■ Recorded information:
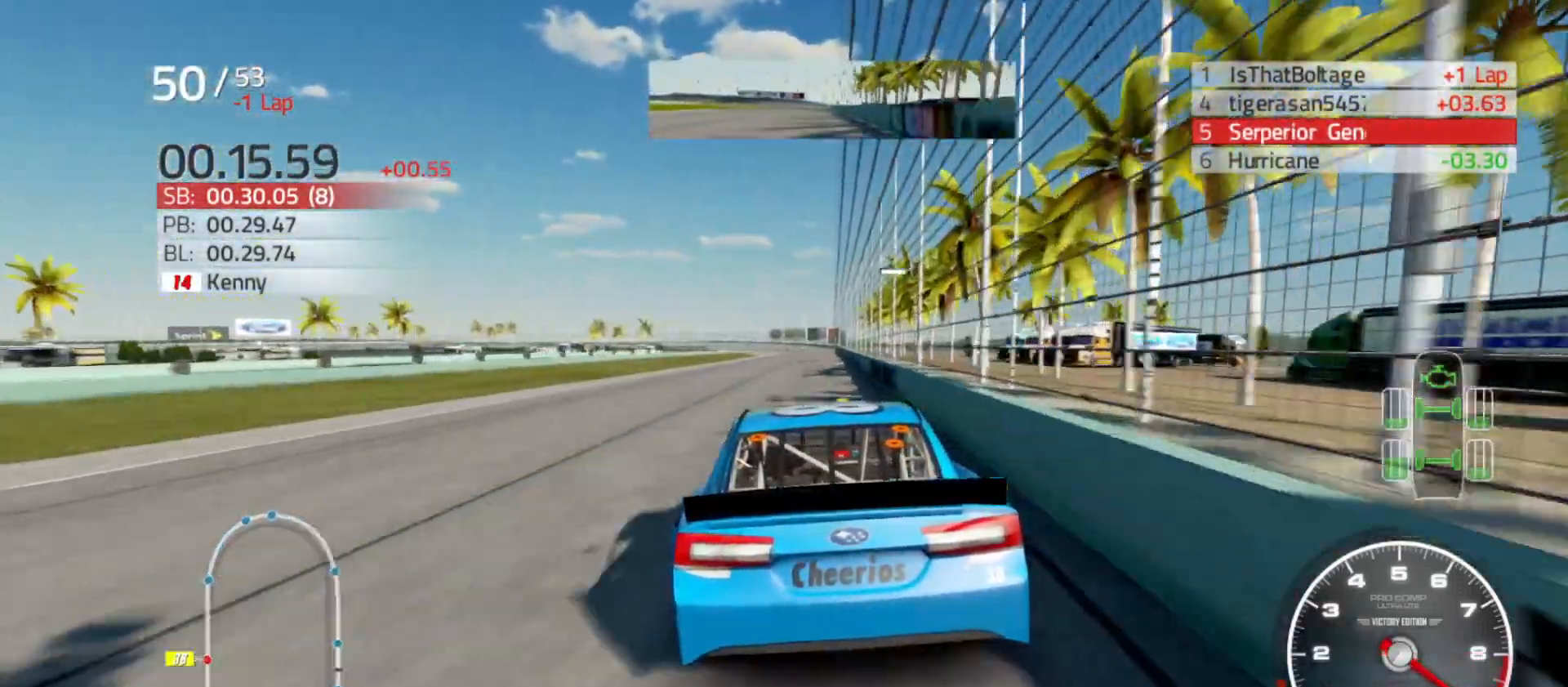
{"buttons": ["R2"], "left_stick": "right", "right_stick": "center", "events": [[83, "left_stick", "center"], [367, "left_stick", "right"]]}
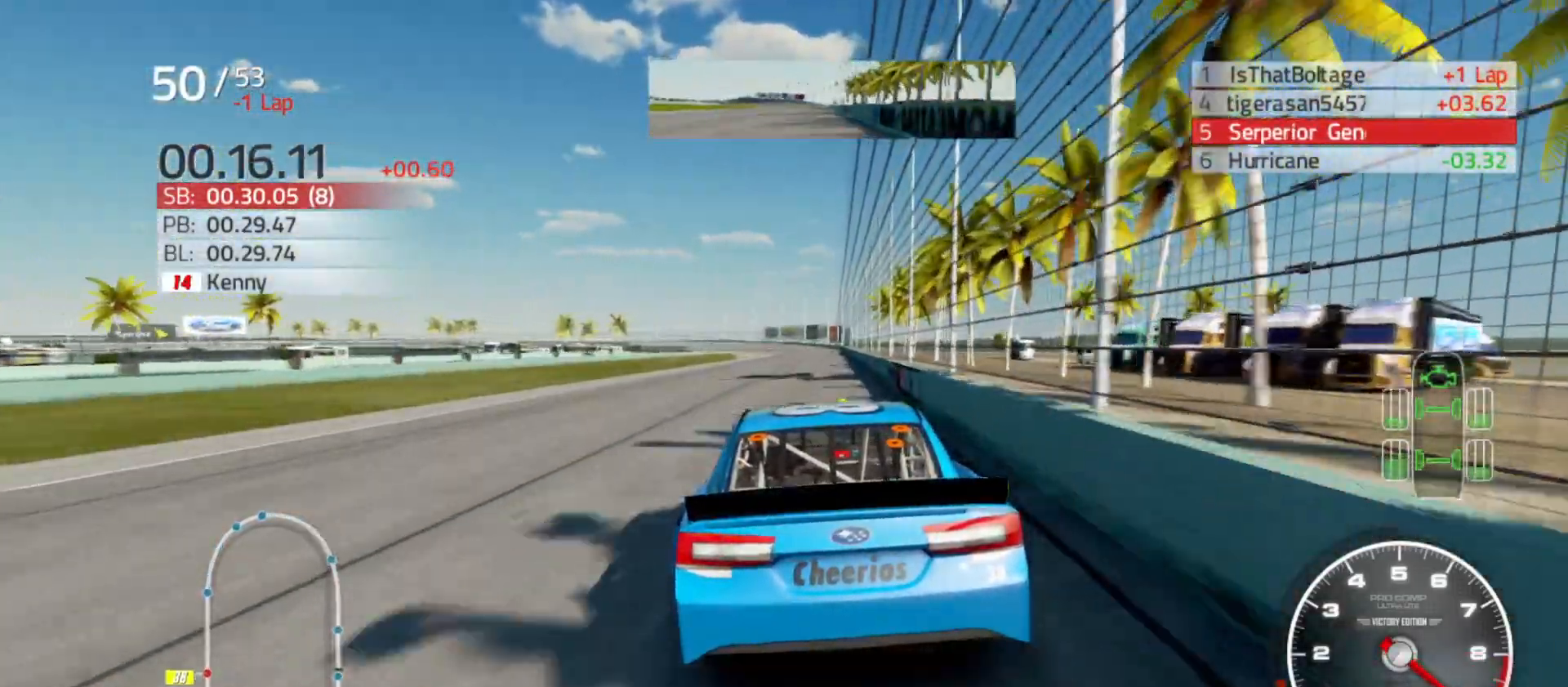
{"buttons": ["R2"], "left_stick": "center", "right_stick": "center", "events": [[50, "left_stick", "center"], [150, "left_stick", "right"], [317, "left_stick", "center"]]}
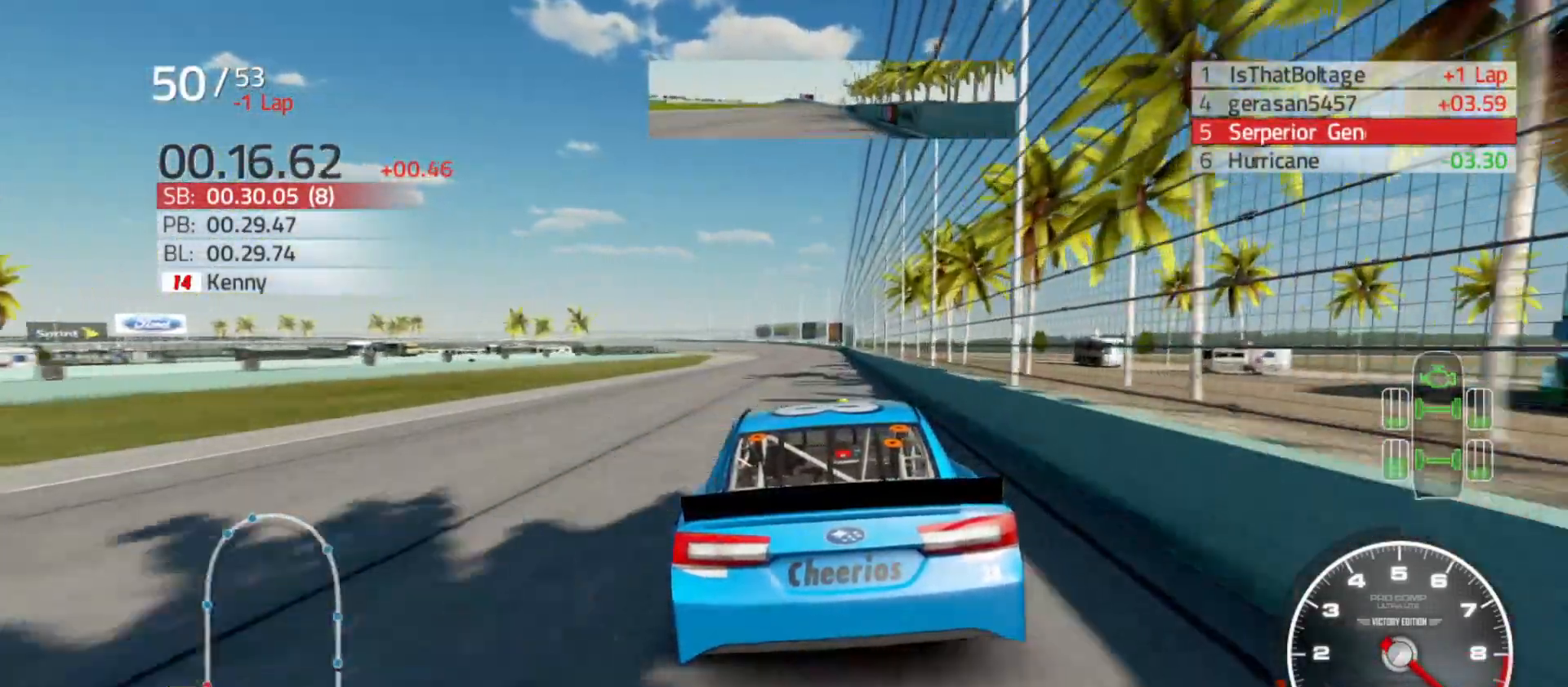
{"buttons": ["R2"], "left_stick": "right", "right_stick": "center", "events": [[83, "left_stick", "right"], [233, "left_stick", "center"], [483, "left_stick", "right"]]}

■ The problem:
The answer should be the complete listing, set down exactly, without pictures.

■ Completed exercise:
{"buttons": ["R2"], "left_stick": "right", "right_stick": "center", "events": [[83, "left_stick", "center"], [367, "left_stick", "right"]]}
{"buttons": ["R2"], "left_stick": "center", "right_stick": "center", "events": [[50, "left_stick", "center"], [150, "left_stick", "right"], [317, "left_stick", "center"]]}
{"buttons": ["R2"], "left_stick": "right", "right_stick": "center", "events": [[83, "left_stick", "right"], [233, "left_stick", "center"], [483, "left_stick", "right"]]}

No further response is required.